Nun hat die Freiheit der Kunst, verstanden als besondere Ausprägung der Meinungsfreiheit, noch einen weiteren Aspekt. Im westlich geprägten Europa ist sie, wie schon Hegel beobachtet hat, an die Stelle der Religion getreten. Die Verselbstständigung der Kunst geht mit dem Verlust des Glaubens seit der Aufklärung einher. Die Kunst füllte, was die zum abgesonderten Bereich individueller Frömmigkeit zurückgedrängte Religion an gesellschaftlichem Raum freigab. Diesen Freiraum eroberte die Kunst, indem sie sich zur vollständigen Autonomie aufschwang – bis es nichts mehr zu erobern gab. Ebendies wurde der Moderne zum Problem, dass ihre künstlerischen Provokationen zunehmend ins Leere liefen.

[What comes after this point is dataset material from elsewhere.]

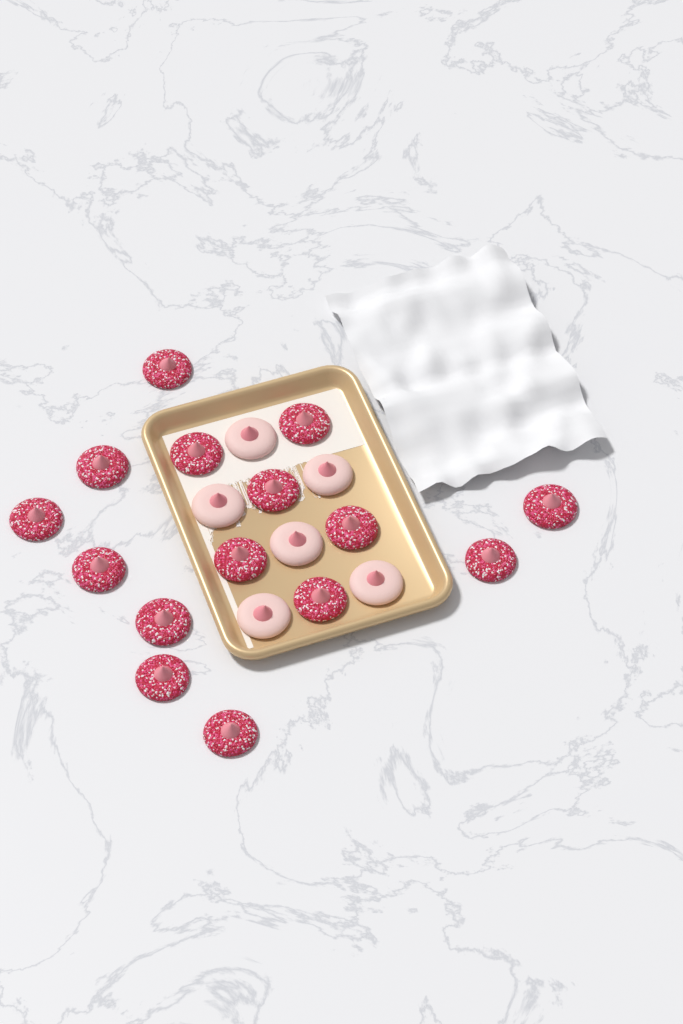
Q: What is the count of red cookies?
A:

Der westliche Konsens pendelte sich darauf ein, künstlerische Tabubrüche lediglich ästhetisch zu bewerten. Die Künste bilden, soziologisch gesehen, selbstreferenzielle Subsysteme aus. Ihre Maßstäbe beziehen sie aus sich selbst – weswegen es heutzutage als hoffnungslos anachronistisch gelten muss, etwa eine Theateraufführung türenknallend zu verlassen. Kunst ist Kunst, und alles andere ist alles andere: Dieses von den Abstrakten Expressionisten New Yorks nach dem Zweiten Weltkrieg aufgebrachte Motto sichert den Freiraum der Kunst – und bemäntelt zugleich deren Wirkungslosigkeit.

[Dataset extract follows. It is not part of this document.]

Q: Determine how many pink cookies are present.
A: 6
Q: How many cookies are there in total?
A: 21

Alles andere ist jedoch nicht alles andere – in Gesellschaften, die die Trennung von Staat und Religion auf der einen und Kunst und Religion auf der anderen Seite nicht mitvollzogen haben. Zu welch gewaltsamen Auseinandersetzungen der Streit um die Gültigkeit der Kunst führen kann, hat die Christenheit mehrfach durchleiden müssen, zuletzt im Bildersturm des aufkommenden Protestantismus. Für den Islam in seinen konservativen Auslegungen indessen ist der Glaube an die Wirkungsmacht der Kunst ungebrochen. Die Darstellung des Propheten ist ein Tabu. Über dessen archaische Ursprünge – das Bild, das den Abgebildeten magisch bannt – kann der Westen kenntnisreich räsonieren. Doch den gewaltsamen Folgen dieses Tabus entgeht er nicht. Darauf richtet sich die Furcht der Opernintendantin. Wenn ihre Panikreaktion ein Verdienst hat, dann das, die liberale Gesellschaft unvermittelt darauf gestoßen zu haben.

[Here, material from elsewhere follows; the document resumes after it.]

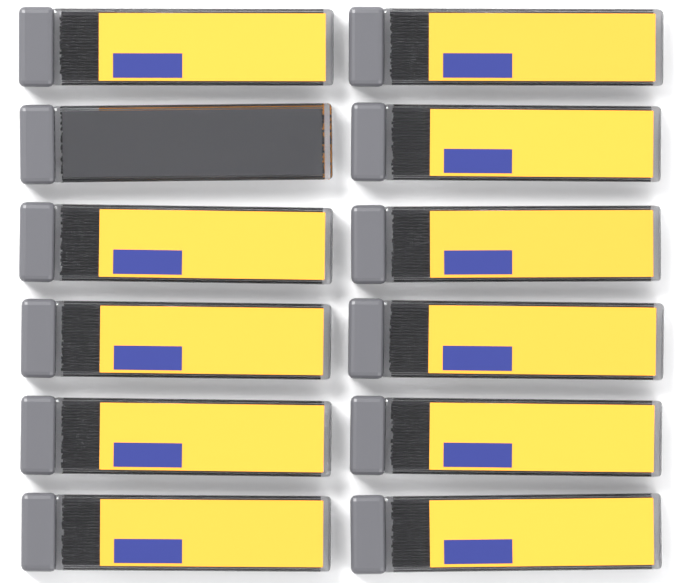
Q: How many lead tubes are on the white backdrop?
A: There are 12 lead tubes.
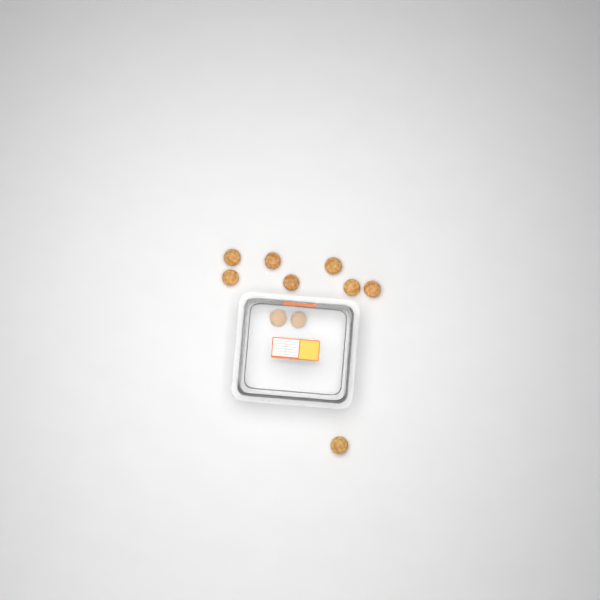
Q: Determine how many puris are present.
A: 10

Die unausweichliche Schwäche des aufgeklärten Westens ist es, dem rigiden Anspruch des Islamismus nicht im Diskurs begegnen zu können. Der Kosmos der Werte schließt aus, konkurrierende Wertsysteme a priori zu verdammen. Mit dem Sowjetsystem ließ sich formal über Freiheit streiten, weil dies ein Wert war, den der Bolschewismus gleichfalls für sich reklamierte. Mit dem Islamismus gibt es diese sei’s auch nur ritualisierte Diskursmöglichkeit nicht, weil diesem die eigenen Werte als schlechthin nicht verhandelbar, als im Sinne der Freiheit Andersdenkender relativierbar gelten. Die Freiheit der Kunst ist dabei die bedrohteste Form von Freiheit, eben weil sie die ästhetisch begründete Unverbindlichkeit zur Voraussetzung hat, um jedwede Einschränkung zu negieren. In dieser spielerischen Negation liegt ihr Vermögen, Sichtweisen auszuprobieren, Blickwinkel zu verändern, kurz: Erkenntnis zu provozieren. Wo Erkenntnis nicht gewünscht, sondern als Angriff auf die eigenen Werte missverstanden wird, kann Kunst keine Freiheit erlangen.

Die vielfache Missbilligung der Berliner Opern-Absetzung enthält eine deutliche Botschaft: dass mit der Kunstfreiheit die Freiheit des Individuums als einem Grundpfeiler der abendländischen Gesellschaften auf dem Spiel steht. Principiis obsta, diese eindringliche Formel ragt aus der Antike herüber: Wehret den Anfängen. Hierzulande ist die Mahnung mit der eigenen, unheilvollen Geschichte aufs Engste verknüpft. Aus dem Schrecken der Nazi-Barbarei entstand der unbedingte Respekt vor der Freiheitsrechten des Einzelnen. Sie sind im Weltmaßstab mehr denn je bedroht.

Goethe hat es im „Faust“ so gesagt: „Nur der verdient sich Freiheit wie das Leben, der täglich sie erobern muss.“ Solches Pathos ist uns fremd geworden. Was damit aber ausgedrückt ist, rückt uns mit einem Mal ganz nahe.